Avec l’année s’achève aussi la décennie. On avait eu les années 80, les années 90, mais on ne sait toujours pas comment on peut désigner en français les années 2000 à 2009.

Pour qualifier cette époque, la BBC parle des Noughties, les Américains parlent des Aughties. En tout cas, selon un récent sondage, les Américains ont détesté cette période et gardent une nostalgie forte des années 80. La faute sans doute à l’événement majeur qui aura marqué toute la géopolitique de la dernière décennie, les attentats du 11 septembre 2001, qui ont durablement modifié l’attitude des USA mais surtout leur regard sur le monde. Les images du vol United Airlines 175 percutant la tour Nord du World Trade Center et l’effondrement des Twin Towers auront aussi traumatisé l’inconscient collectif malgache, et peut-être contribué au climat social plus violent qu’on aura relevé en cette année 2009.

Mais le visage le plus quotidien de la mondialisation à Madagascar aura sans doute été la percée des produits venus d’Asie, reflétant la percée de l’Inde et de la Chine dans l’économie mondiale. Alors que beaucoup de malgaches se sont habillés de friperies dans les années 90, le neuf a repris une plus grande place au cours de ces années 00, dans une large mesure à travers le vita sinoa. La confection malgache traditionnelle reste laminée, à l’exception des « déclassés » de zones franches qui laissent planer toutes les interrogations sur la légalité des moyens qui les ont fait sortir des ateliers.

Cette asiatisation aura également été perceptible au niveau culturel. Le karaoke est entré dans les moeurs, au désespoir des voix fluettes et désaccordées, mais pas forcément au détriment des amateurs de Kalon’ny Fahiny. Madagascar n’a pas de Bollywood, mais une toute petite industrie du film vidéo n’en est plus à ses balbutiements, et arrive à garder une minuscule longueur d’avance sur une autre industrie, celle du piratage.

Ajoutez à ces diverses influences le vent de la téléréalité venu par contre des Pays-Bas [1], et vous obtenez l’émission Pazzapa, que l’on peut d’autant plus qualifier d’icône audiovisuelle des années 00 que ce télé-crochet disparaît cette année, quitte sans doute à renaître ultérieurement sous une autre forme.

Le modèle économique de Pazzapa n’aurait pu exister sans le SMS, et donc sans l’explosion de la téléphonie mobile, dont les opérateurs sont devenus les plus grandes entreprises privées du pays.

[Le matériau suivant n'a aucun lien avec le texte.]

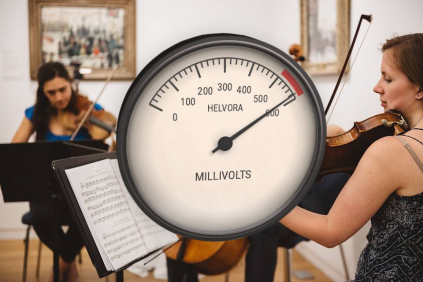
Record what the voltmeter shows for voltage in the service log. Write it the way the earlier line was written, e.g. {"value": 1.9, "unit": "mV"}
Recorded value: {"value": 580, "unit": "mV"}
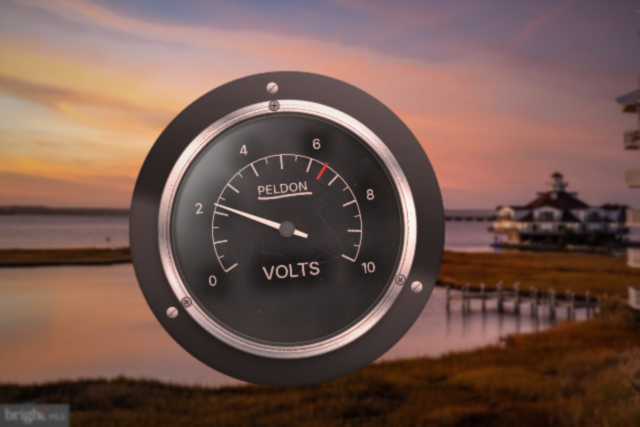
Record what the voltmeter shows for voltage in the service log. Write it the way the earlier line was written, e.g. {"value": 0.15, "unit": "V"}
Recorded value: {"value": 2.25, "unit": "V"}
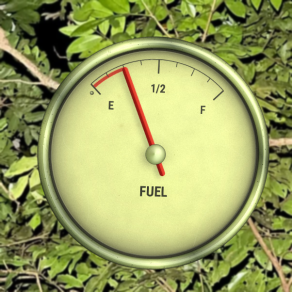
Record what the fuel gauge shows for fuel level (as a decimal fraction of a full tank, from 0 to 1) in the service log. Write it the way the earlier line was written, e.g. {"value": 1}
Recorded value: {"value": 0.25}
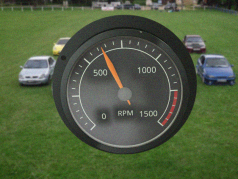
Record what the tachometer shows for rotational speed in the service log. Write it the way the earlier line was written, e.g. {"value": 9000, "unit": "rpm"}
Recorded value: {"value": 625, "unit": "rpm"}
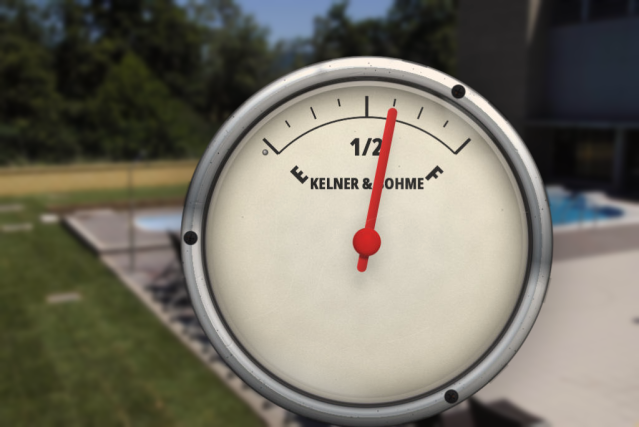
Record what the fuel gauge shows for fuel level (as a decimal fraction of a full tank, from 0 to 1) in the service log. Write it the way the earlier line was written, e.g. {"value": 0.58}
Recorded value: {"value": 0.625}
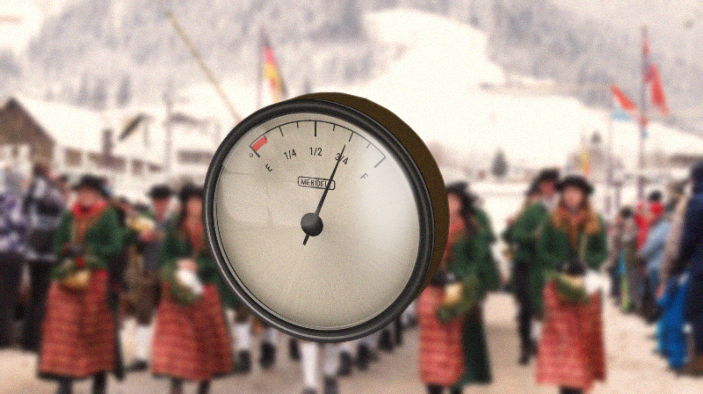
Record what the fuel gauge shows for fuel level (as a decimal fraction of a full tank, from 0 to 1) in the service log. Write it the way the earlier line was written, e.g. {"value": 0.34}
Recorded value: {"value": 0.75}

Les 25 unités que chantaient Samoela pour séduire sa dulcinée ont cédé la place au portable, familial ou communautaire, quitte à s’obliger parfois à faire quelques kilomètres pour trouver une prise électrique ou une batterie de voiture afin de recharger l’outil précieux qui reçoit pourtant parfois le sobriquet de fozaorana.

Ce qui nous ramène (hélas et brutalement) à la politique. L’homme qui à Madagascar aura dominé la décennie est sans conteste Marc Ravalomanana, et il l’aura fait aussi bien par sa présence que par ses absences. Il aura tout à fait logiquement fait passer ses prédécesseurs au rang de dinosaure, mais aura été lui même rattrapé par ses excès, faisant de son groupe un équivalent local des Enron, Parmalat et Lehman Brothers d’un monde plus large. Il aura été un acteur clé de la mondialisation décrite précédemment à Madagascar, mais aussi contribué à la discréditer aux yeux d’une partie du public en la freinant dans les secteurs qui l’intéressaient personnellement.

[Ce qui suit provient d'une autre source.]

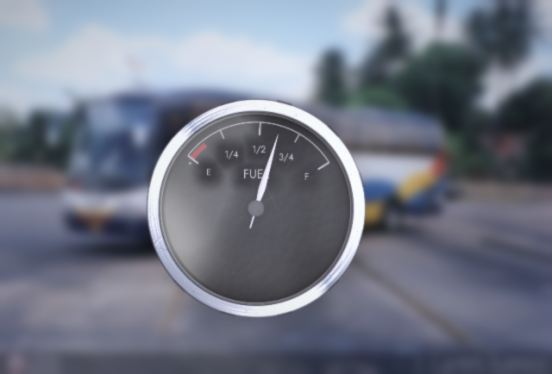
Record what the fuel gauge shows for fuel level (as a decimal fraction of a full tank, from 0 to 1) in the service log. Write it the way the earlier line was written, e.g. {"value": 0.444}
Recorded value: {"value": 0.625}
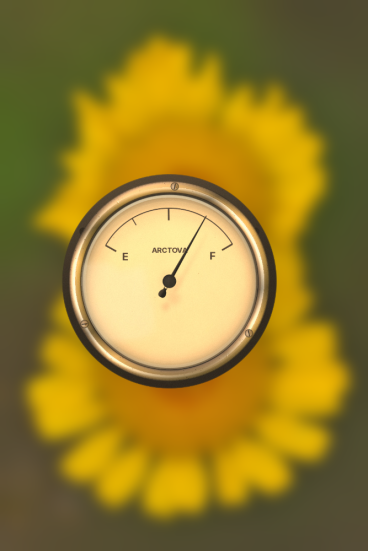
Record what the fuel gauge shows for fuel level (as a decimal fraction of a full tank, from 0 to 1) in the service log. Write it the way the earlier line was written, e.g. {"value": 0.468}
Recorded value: {"value": 0.75}
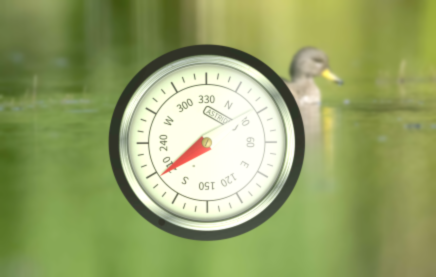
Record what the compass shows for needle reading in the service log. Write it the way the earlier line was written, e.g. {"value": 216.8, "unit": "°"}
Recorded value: {"value": 205, "unit": "°"}
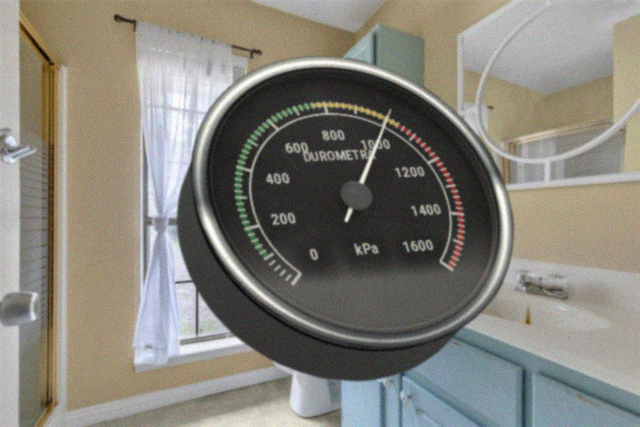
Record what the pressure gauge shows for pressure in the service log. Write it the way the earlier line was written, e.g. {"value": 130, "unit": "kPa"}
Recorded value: {"value": 1000, "unit": "kPa"}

Le capitalisme a survécu à Enron, Parmalat et Lehman Brothers, au prix d’un surcroit de régulation. Qu’en sera-t-il de l’ouverture de Madagascar au monde dans 10 ans ?

Notes

[1pays d’origine de la maison de production Endemol, à l’origine notamment des Big Brother américains et Star academy français.

5 commentaires

Vos commentaires

  • 30 décembre 2009 à 09:22 | Albatros (#234)

    Bonjour Patrick A.

    Je partage votre analyse. Je me demande juste si Mr Rajoelina ne fait pas partie des productions d’Endemol et si la seule chose qui l’intéresse n’est pas de gagner à la « Star Académy ».

    Amicalement.

  • 30 décembre 2009 à 09:27 | Ndimby A. (#444)

    Patrick

    Encore une fois chapeau bas pour un superbe papier.

    Je suis juste étonné que vous ne parliez pas du boom d’Internet, qui a joué un rôle important dans les deux dernières crises de 2002 et 2009, mais qui a aussi changé certains modèles sur le plan social et économique dans les villes. Par exemple, en favorisant l’essor de la presse par Internet, au détriment de la presse papier, du moins pour un certain public. N’esspa ?

  • 30 décembre 2009 à 09:34 | Basile RAMAHEFARISOA (#417)

    Ce 30 décembre 2009,jour de deuil national pour Jacques SYLLA

    REPOSEZ EN PAIX,cher « AMI ».

    Basile RAMAHEFARISOA

    • 30 décembre 2009 à 10:24 | Mbôty (#3544) répond à Basile RAMAHEFARISOA

      Basile !!!

      C’est l’heure du bilan. Je compatis votre douleur pour la perte de votre « ami »,maître Sylla mais il faut continuer d’avancer. Je trouve que cette décennie a été marquée aussi par l’accroissement du fossé qui sépare les riches et les pauvres dans notre pays. Il suffit de faire un tour dans la capitale pour s’en aperçevoir. Esperons que cette nouvelle décennie,et peu importe qui seront les gouvernants,apportera plus de justice sociale dans notre pays.

    • 31 décembre 2009 à 01:34 | Basile RAMAHEFARISOA (#417) répond à Mbôty

      Mbôty

      Dites-vous :

      « L’accroissement du fossé qui sépare les riches et les pauvres dans notre pays ».

      Votre observation est juste,mais j’essaye de respecter la trêve des confiseurs (jusqu’au 6/7 janvier 2010.Pas de commentaire pour le moment.